[Work required] The listing below should be reproduced exactly, with the pictures omitted.

[Supplied data]

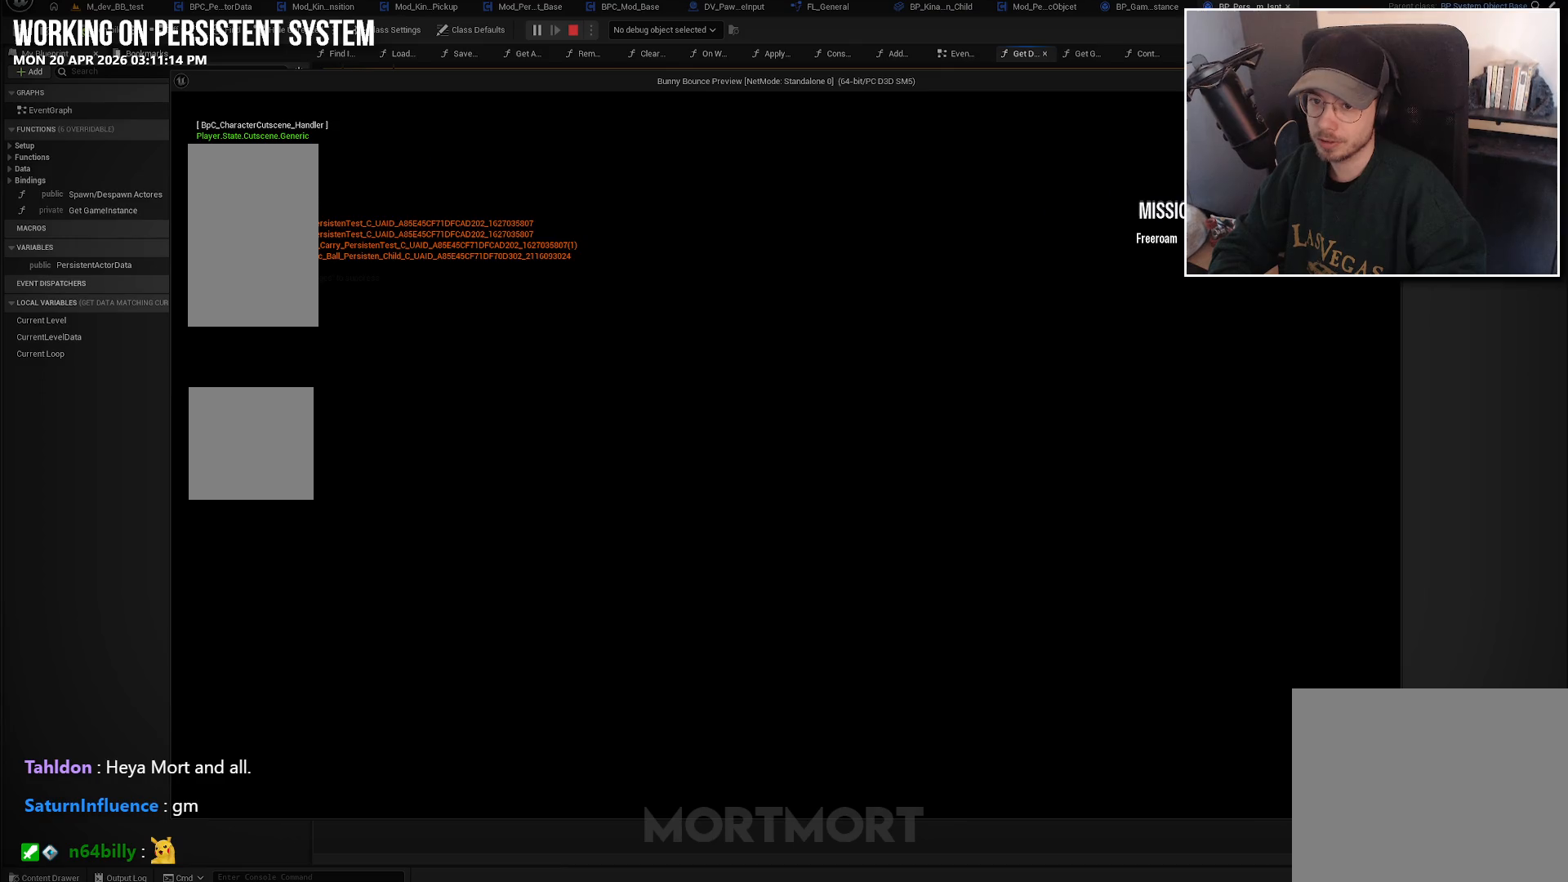
{"buttons": [], "left_stick": "center", "right_stick": "center", "events": []}
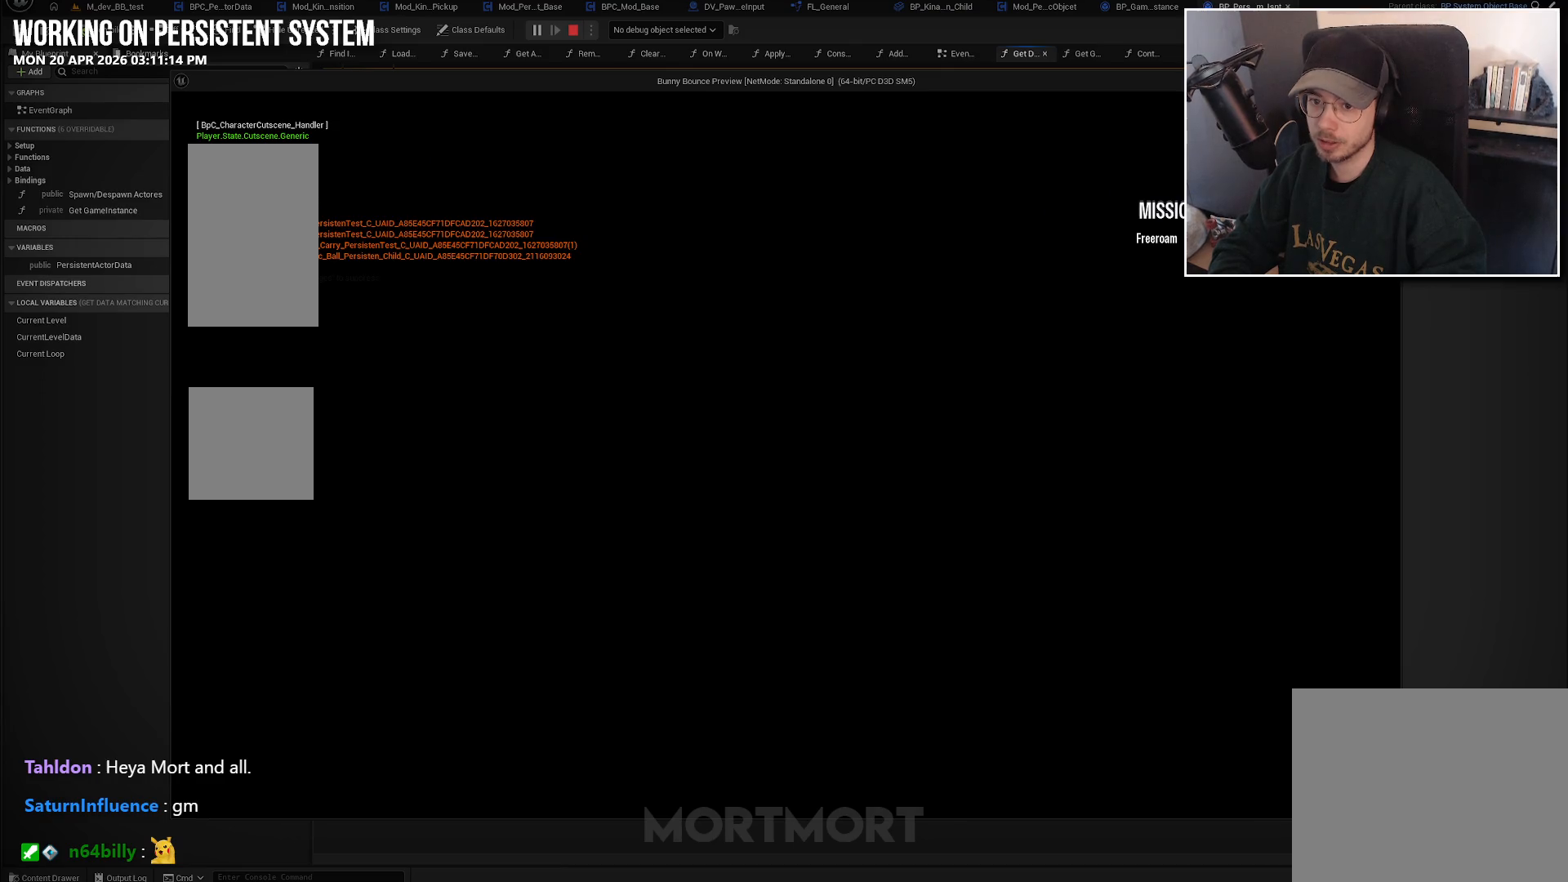
{"buttons": [], "left_stick": "center", "right_stick": "center", "events": []}
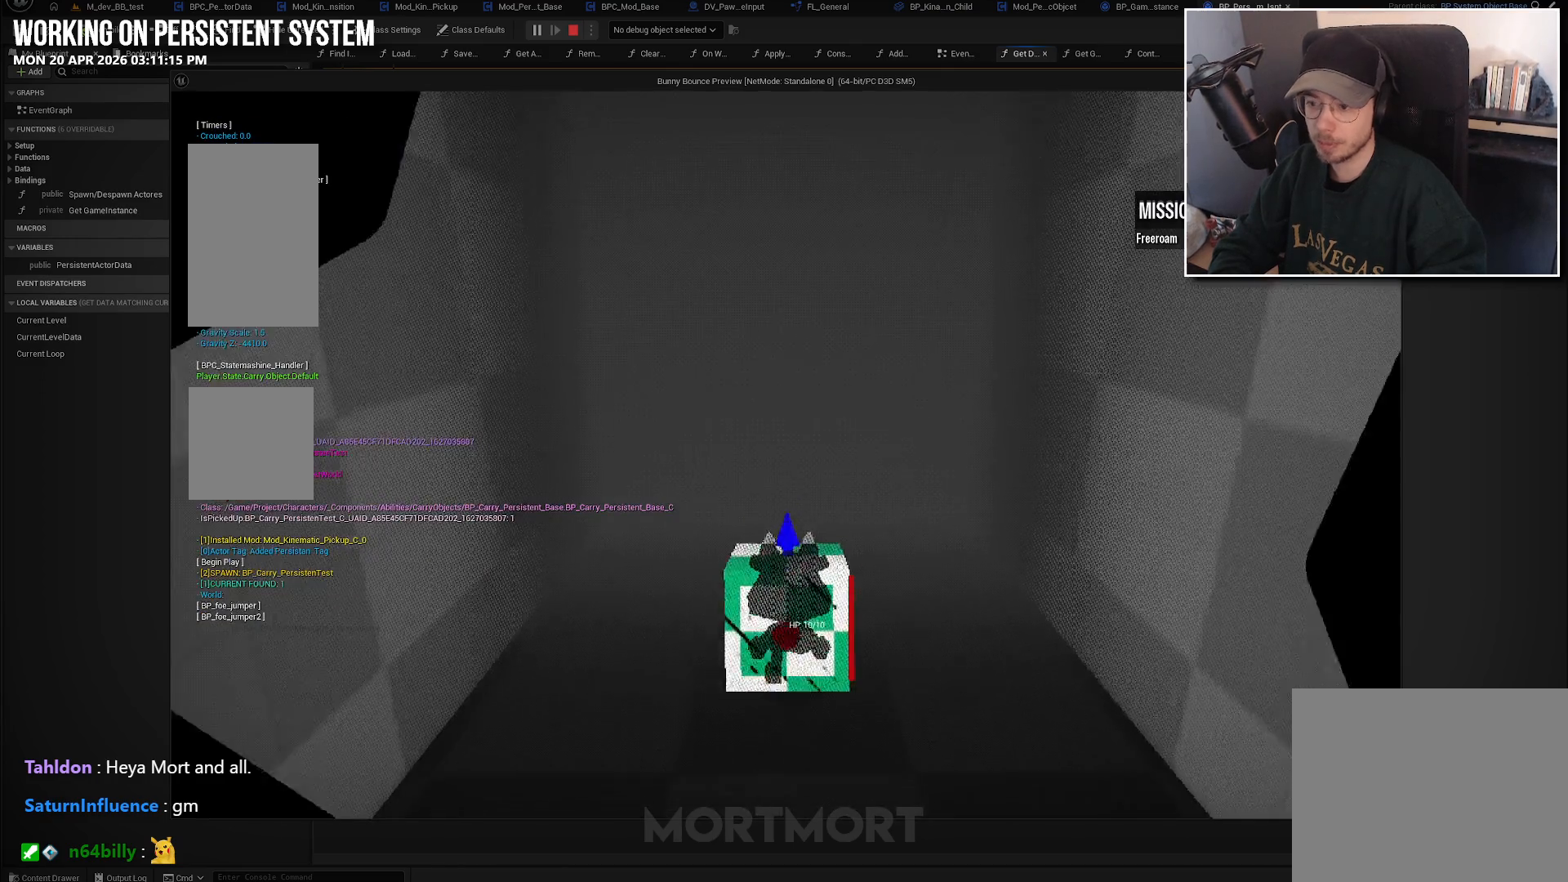
{"buttons": [], "left_stick": "center", "right_stick": "left", "events": [[200, "right_stick", "left"]]}
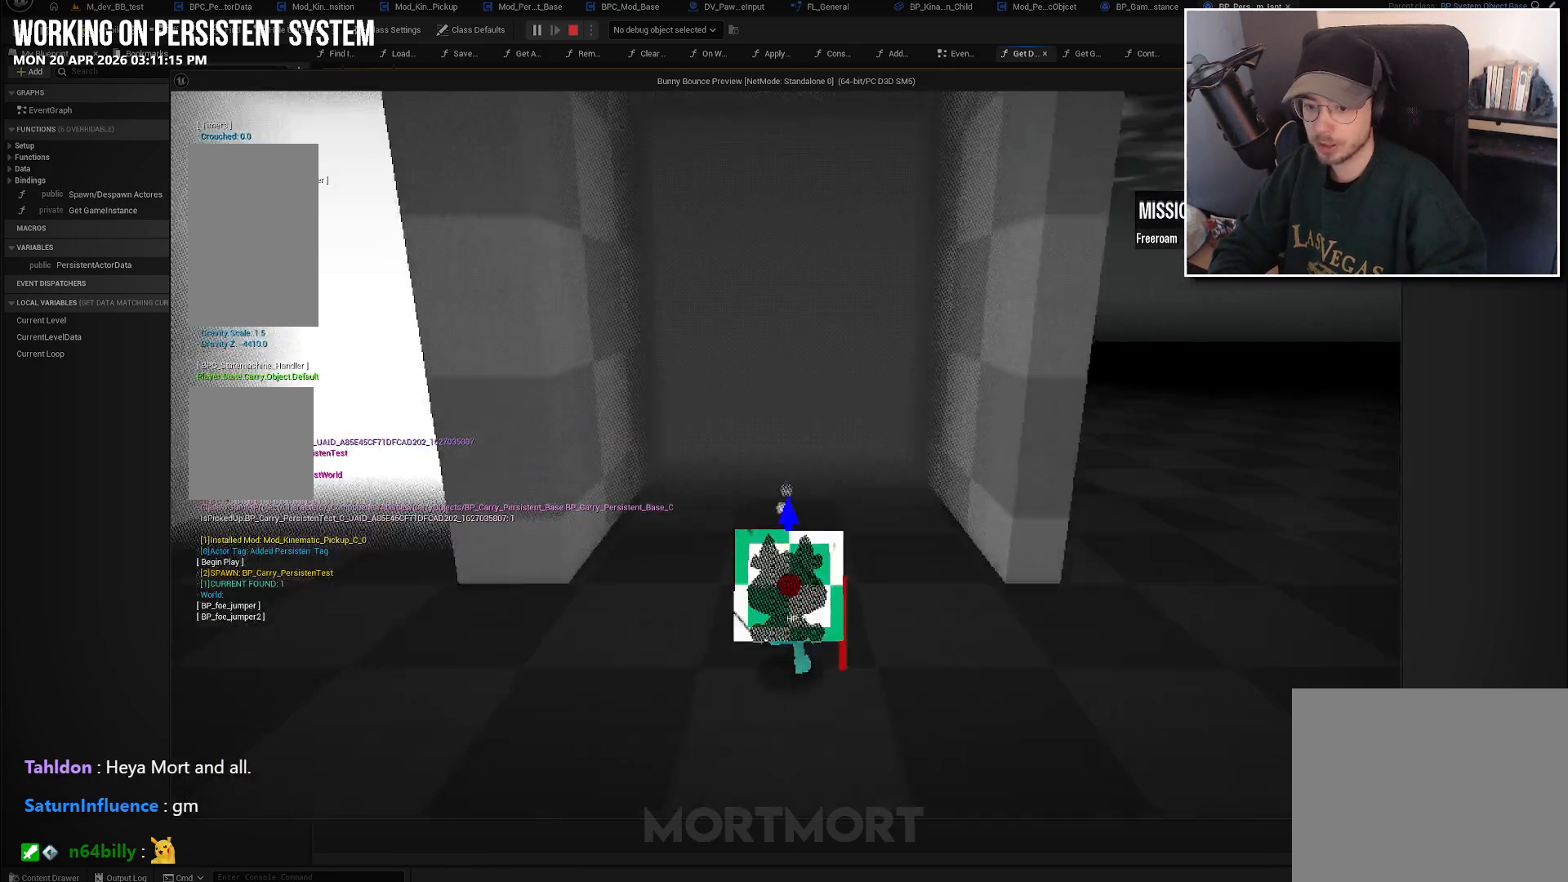
{"buttons": [], "left_stick": "down-right", "right_stick": "left", "events": [[217, "left_stick", "down"], [467, "left_stick", "down-right"]]}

[Exercise output]
{"buttons": [], "left_stick": "center", "right_stick": "center", "events": []}
{"buttons": [], "left_stick": "center", "right_stick": "center", "events": []}
{"buttons": [], "left_stick": "center", "right_stick": "left", "events": [[200, "right_stick", "left"]]}
{"buttons": [], "left_stick": "down-right", "right_stick": "left", "events": [[217, "left_stick", "down"], [467, "left_stick", "down-right"]]}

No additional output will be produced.